- [PROBLEM DESCRIPTION] Filter the listing down to the lines containing the word "that".

- [MATERIAL FOR THIS TASK]
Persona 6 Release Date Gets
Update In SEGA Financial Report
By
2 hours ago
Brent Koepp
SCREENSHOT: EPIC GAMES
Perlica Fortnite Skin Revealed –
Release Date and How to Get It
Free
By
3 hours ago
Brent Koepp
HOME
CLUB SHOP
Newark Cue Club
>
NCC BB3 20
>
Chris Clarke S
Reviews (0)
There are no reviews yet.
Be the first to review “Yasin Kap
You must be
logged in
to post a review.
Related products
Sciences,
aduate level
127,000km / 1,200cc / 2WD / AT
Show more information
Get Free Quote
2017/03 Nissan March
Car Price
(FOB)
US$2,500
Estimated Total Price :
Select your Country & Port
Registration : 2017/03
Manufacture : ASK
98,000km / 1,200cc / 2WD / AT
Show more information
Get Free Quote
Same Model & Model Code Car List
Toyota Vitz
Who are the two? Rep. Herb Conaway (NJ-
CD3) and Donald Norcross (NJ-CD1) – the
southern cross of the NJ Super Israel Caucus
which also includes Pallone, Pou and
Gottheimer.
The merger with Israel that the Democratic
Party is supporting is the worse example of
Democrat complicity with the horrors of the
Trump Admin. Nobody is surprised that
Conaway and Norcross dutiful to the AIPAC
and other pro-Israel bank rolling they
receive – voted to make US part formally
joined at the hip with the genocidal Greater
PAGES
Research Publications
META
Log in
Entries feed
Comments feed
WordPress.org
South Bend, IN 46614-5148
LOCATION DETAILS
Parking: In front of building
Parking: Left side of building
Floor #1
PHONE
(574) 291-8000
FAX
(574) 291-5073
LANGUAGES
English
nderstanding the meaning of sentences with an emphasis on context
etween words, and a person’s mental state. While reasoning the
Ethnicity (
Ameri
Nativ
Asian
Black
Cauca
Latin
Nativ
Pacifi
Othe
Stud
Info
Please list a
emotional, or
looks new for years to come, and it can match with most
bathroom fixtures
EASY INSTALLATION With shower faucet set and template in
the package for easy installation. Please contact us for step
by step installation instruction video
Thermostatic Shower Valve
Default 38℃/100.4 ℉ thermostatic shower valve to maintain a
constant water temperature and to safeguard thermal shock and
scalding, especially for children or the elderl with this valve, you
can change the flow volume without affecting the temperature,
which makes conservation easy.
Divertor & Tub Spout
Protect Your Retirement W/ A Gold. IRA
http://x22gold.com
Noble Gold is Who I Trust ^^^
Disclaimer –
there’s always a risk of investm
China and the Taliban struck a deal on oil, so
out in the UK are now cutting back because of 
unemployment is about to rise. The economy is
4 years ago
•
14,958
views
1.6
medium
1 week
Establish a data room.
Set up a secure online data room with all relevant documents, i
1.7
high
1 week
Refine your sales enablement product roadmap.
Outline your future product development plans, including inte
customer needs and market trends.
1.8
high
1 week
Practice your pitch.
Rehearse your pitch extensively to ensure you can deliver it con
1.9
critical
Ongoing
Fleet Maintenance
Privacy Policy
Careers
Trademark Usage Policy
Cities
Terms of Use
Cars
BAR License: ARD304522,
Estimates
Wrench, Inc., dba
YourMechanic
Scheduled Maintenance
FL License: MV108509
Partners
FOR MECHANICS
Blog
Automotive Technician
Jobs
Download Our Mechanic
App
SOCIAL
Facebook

- [EXERCISE OUTPUT]
The merger with Israel that the Democratic
Trump Admin. Nobody is surprised that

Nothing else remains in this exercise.